BEGIN DATA TO PROCESS

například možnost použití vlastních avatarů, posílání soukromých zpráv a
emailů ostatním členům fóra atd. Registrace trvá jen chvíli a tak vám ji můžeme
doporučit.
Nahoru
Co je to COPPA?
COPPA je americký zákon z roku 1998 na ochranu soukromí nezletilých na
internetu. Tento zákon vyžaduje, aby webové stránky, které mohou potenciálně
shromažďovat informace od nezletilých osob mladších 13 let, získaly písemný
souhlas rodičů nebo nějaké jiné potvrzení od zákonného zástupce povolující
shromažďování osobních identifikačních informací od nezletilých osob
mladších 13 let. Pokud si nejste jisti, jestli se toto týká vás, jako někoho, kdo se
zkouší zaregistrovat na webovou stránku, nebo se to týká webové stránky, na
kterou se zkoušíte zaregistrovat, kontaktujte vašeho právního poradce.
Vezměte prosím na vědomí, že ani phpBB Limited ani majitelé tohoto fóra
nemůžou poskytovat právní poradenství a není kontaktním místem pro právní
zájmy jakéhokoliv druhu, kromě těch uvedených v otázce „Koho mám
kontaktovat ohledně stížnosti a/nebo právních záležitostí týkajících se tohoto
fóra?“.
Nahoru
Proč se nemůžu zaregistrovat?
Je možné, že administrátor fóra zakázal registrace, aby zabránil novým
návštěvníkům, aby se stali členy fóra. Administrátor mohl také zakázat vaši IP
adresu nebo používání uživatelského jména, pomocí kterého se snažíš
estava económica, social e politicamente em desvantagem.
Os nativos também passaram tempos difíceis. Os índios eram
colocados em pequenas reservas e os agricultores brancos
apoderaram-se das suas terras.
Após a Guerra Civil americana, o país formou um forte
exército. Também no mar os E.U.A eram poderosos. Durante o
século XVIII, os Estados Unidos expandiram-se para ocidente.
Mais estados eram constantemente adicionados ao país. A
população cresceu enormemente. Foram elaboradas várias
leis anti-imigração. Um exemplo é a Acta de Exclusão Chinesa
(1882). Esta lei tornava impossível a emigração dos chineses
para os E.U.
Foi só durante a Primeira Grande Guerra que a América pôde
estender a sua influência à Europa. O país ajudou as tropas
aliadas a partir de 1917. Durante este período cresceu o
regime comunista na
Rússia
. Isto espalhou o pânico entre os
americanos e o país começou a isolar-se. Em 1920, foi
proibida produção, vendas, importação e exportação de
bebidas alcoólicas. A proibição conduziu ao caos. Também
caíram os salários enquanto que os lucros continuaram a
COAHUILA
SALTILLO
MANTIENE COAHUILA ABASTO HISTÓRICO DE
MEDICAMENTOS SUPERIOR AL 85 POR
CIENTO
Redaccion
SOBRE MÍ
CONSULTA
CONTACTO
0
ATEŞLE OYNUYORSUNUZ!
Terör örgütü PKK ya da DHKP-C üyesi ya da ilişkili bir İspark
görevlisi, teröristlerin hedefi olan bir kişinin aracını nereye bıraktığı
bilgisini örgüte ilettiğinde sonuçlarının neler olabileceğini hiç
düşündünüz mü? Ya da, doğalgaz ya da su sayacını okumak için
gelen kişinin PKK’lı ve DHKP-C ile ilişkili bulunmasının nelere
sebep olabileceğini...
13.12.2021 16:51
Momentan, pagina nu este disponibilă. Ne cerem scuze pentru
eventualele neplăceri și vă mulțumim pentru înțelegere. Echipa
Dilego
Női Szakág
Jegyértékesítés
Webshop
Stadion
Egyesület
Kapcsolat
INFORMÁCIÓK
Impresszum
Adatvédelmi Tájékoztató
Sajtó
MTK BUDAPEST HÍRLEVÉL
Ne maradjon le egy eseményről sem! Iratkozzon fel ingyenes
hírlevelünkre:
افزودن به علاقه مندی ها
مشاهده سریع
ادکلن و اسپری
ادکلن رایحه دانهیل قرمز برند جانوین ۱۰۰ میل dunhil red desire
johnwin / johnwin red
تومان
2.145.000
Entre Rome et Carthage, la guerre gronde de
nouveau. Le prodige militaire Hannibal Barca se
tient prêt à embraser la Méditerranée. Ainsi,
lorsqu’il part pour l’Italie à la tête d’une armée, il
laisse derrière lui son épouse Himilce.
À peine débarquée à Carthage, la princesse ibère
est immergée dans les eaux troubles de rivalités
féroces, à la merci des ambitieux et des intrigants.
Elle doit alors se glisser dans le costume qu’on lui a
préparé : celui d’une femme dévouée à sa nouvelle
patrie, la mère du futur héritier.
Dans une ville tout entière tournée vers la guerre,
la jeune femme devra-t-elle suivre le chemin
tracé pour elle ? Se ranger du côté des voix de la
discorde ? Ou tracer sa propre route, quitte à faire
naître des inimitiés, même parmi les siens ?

END DATA TO PROCESS

Extract the text from each of the rows above, reproducing every line without changes.

například možnost použití vlastních avatarů, posílání soukromých zpráv a
emailů ostatním členům fóra atd. Registrace trvá jen chvíli a tak vám ji můžeme
doporučit.
Nahoru
Co je to COPPA?
COPPA je americký zákon z roku 1998 na ochranu soukromí nezletilých na
internetu. Tento zákon vyžaduje, aby webové stránky, které mohou potenciálně
shromažďovat informace od nezletilých osob mladších 13 let, získaly písemný
souhlas rodičů nebo nějaké jiné potvrzení od zákonného zástupce povolující
shromažďování osobních identifikačních informací od nezletilých osob
mladších 13 let. Pokud si nejste jisti, jestli se toto týká vás, jako někoho, kdo se
zkouší zaregistrovat na webovou stránku, nebo se to týká webové stránky, na
kterou se zkoušíte zaregistrovat, kontaktujte vašeho právního poradce.
Vezměte prosím na vědomí, že ani phpBB Limited ani majitelé tohoto fóra
nemůžou poskytovat právní poradenství a není kontaktním místem pro právní
zájmy jakéhokoliv druhu, kromě těch uvedených v otázce „Koho mám
kontaktovat ohledně stížnosti a/nebo právních záležitostí týkajících se tohoto
fóra?“.
Nahoru
Proč se nemůžu zaregistrovat?
Je možné, že administrátor fóra zakázal registrace, aby zabránil novým
návštěvníkům, aby se stali členy fóra. Administrátor mohl také zakázat vaši IP
adresu nebo používání uživatelského jména, pomocí kterého se snažíš
estava económica, social e politicamente em desvantagem.
Os nativos também passaram tempos difíceis. Os índios eram
colocados em pequenas reservas e os agricultores brancos
apoderaram-se das suas terras.
Após a Guerra Civil americana, o país formou um forte
exército. Também no mar os E.U.A eram poderosos. Durante o
século XVIII, os Estados Unidos expandiram-se para ocidente.
Mais estados eram constantemente adicionados ao país. A
população cresceu enormemente. Foram elaboradas várias
leis anti-imigração. Um exemplo é a Acta de Exclusão Chinesa
(1882). Esta lei tornava impossível a emigração dos chineses
para os E.U.
Foi só durante a Primeira Grande Guerra que a América pôde
estender a sua influência à Europa. O país ajudou as tropas
aliadas a partir de 1917. Durante este período cresceu o
regime comunista na
Rússia
. Isto espalhou o pânico entre os
americanos e o país começou a isolar-se. Em 1920, foi
proibida produção, vendas, importação e exportação de
bebidas alcoólicas. A proibição conduziu ao caos. Também
caíram os salários enquanto que os lucros continuaram a
COAHUILA
SALTILLO
MANTIENE COAHUILA ABASTO HISTÓRICO DE
MEDICAMENTOS SUPERIOR AL 85 POR
CIENTO
Redaccion
SOBRE MÍ
CONSULTA
CONTACTO
0
ATEŞLE OYNUYORSUNUZ!
Terör örgütü PKK ya da DHKP-C üyesi ya da ilişkili bir İspark
görevlisi, teröristlerin hedefi olan bir kişinin aracını nereye bıraktığı
bilgisini örgüte ilettiğinde sonuçlarının neler olabileceğini hiç
düşündünüz mü? Ya da, doğalgaz ya da su sayacını okumak için
gelen kişinin PKK’lı ve DHKP-C ile ilişkili bulunmasının nelere
sebep olabileceğini...
13.12.2021 16:51
Momentan, pagina nu este disponibilă. Ne cerem scuze pentru
eventualele neplăceri și vă mulțumim pentru înțelegere. Echipa
Dilego
Női Szakág
Jegyértékesítés
Webshop
Stadion
Egyesület
Kapcsolat
INFORMÁCIÓK
Impresszum
Adatvédelmi Tájékoztató
Sajtó
MTK BUDAPEST HÍRLEVÉL
Ne maradjon le egy eseményről sem! Iratkozzon fel ingyenes
hírlevelünkre:
افزودن به علاقه مندی ها
مشاهده سریع
ادکلن و اسپری
ادکلن رایحه دانهیل قرمز برند جانوین ۱۰۰ میل dunhil red desire
johnwin / johnwin red
تومان
2.145.000
Entre Rome et Carthage, la guerre gronde de
nouveau. Le prodige militaire Hannibal Barca se
tient prêt à embraser la Méditerranée. Ainsi,
lorsqu’il part pour l’Italie à la tête d’une armée, il
laisse derrière lui son épouse Himilce.
À peine débarquée à Carthage, la princesse ibère
est immergée dans les eaux troubles de rivalités
féroces, à la merci des ambitieux et des intrigants.
Elle doit alors se glisser dans le costume qu’on lui a
préparé : celui d’une femme dévouée à sa nouvelle
patrie, la mère du futur héritier.
Dans une ville tout entière tournée vers la guerre,
la jeune femme devra-t-elle suivre le chemin
tracé pour elle ? Se ranger du côté des voix de la
discorde ? Ou tracer sa propre route, quitte à faire
naître des inimitiés, même parmi les siens ?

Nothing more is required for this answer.